Patienten vor und während der Operation häufig unterkühlt: Vorwärmung steigert den Komfort und reduziert die Kosten

   

Bereits deutlich vor der Narkoseeinleitung sollten Patienten "vorgewärmt" werden, um eine Unterkühlung zu vermeiden. Dies dient nicht nur dem Komfort des Kranken, sondern vermindert auch die Liegezeit und Behandlungskosten in der Intensivstation, betont Dr. A. Bräuer (Universitätsklinik Göttingen) in Journal für Anästhesie und Intensivbehandlung.

"Die vor Narkoseeinleitung gemessenen Körperkerntemperaturen liegen im Median bei 36,4 Grad und damit häufig niedriger als angenommen. Nach Narkoseeinleitung kommt es zu einer Phase des schnellen Abfalls der Körperkerntemperatur durch Wärmeumverteilung aus dem Körperkern in die Peripherie. Dadurch sind sehr viele Patienten schon vor Beginn des Eingriffs und längere Zeit während der Operation unterkühlt. Die alleinige intraoperative Wärmetherapie läuft diesen Veränderungen hinterher und ist daher häufig nicht ausreichend.

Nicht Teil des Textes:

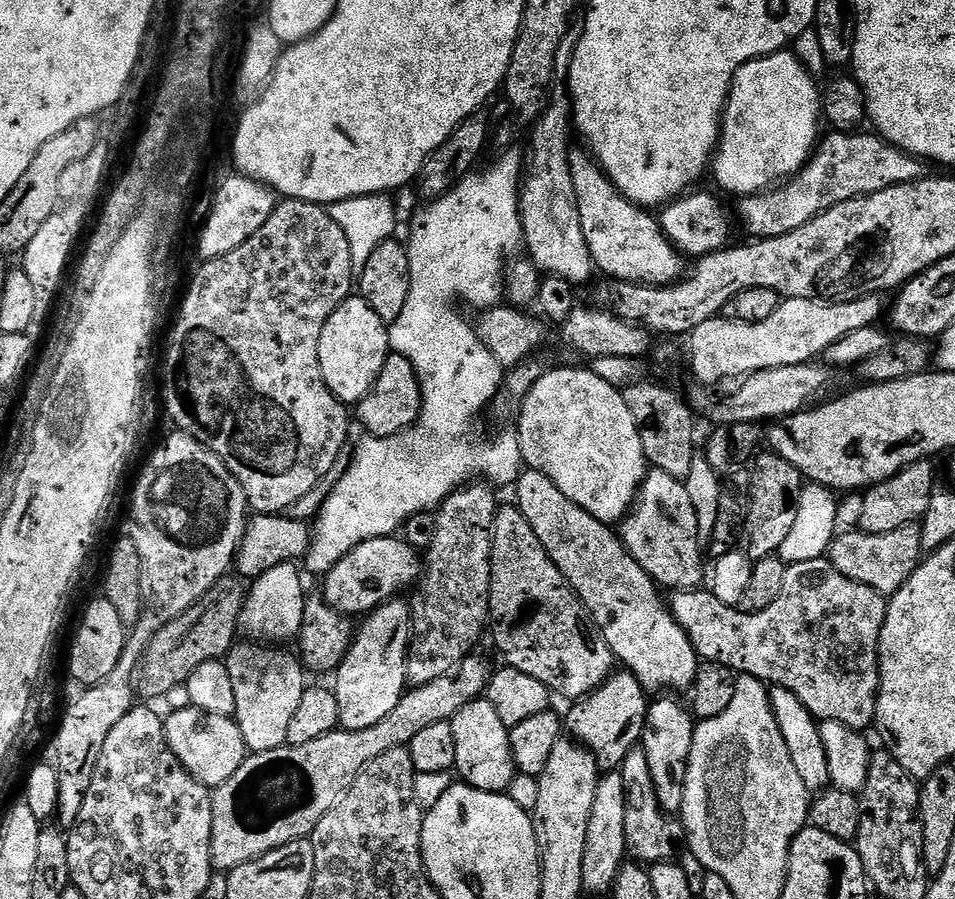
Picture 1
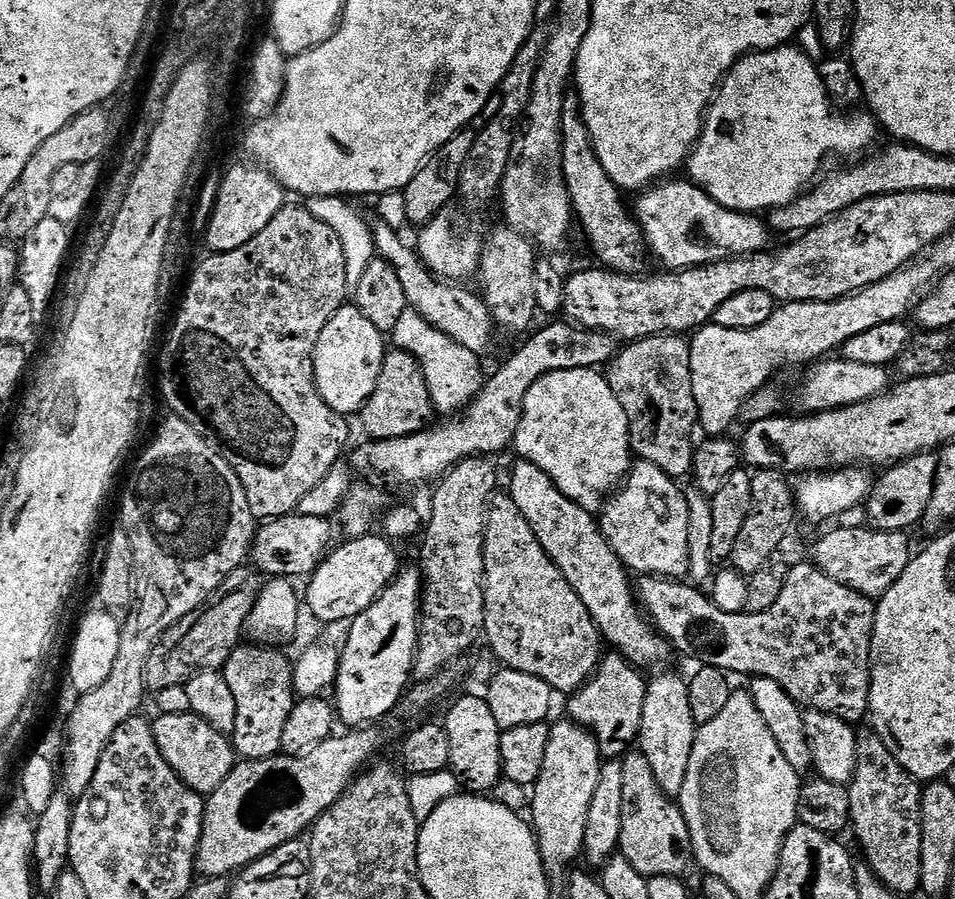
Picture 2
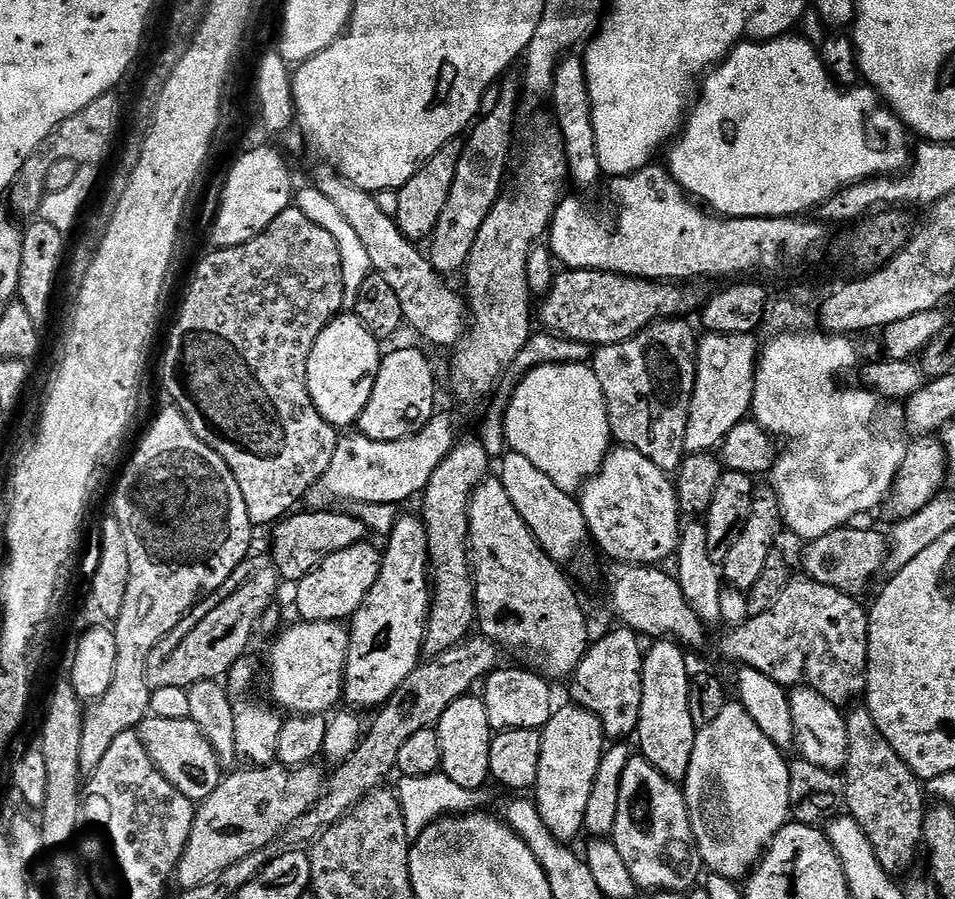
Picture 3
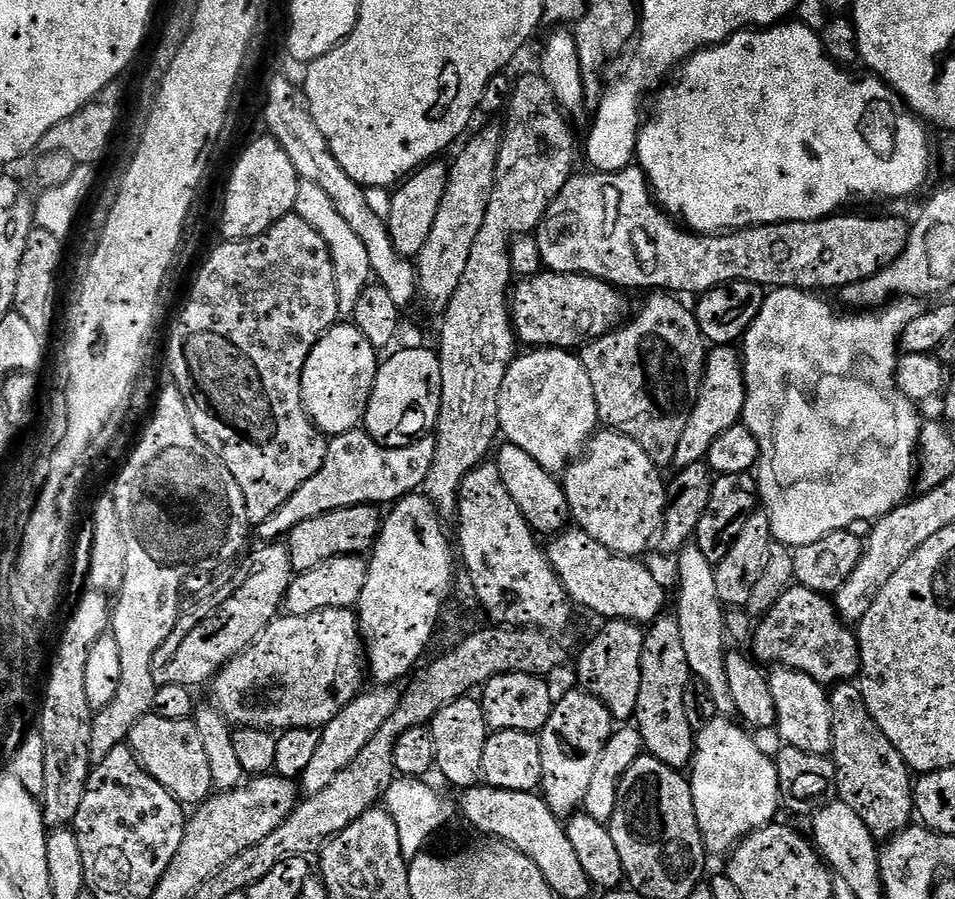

Auch heute führt perioperative Hypothermie immer wieder zu teuren ungeplanten Aufnahmen auf die Intensivstation. Die logische Konsequenz ist die zusätzliche Vorwärmung des Patienten 30 bis 60 Minuten vor der Narkoseeinleitung. Dadurch steigt der Wärmegehalt der Extremitäten, und der Abfall der Körperkerntemperatur wird reduziert."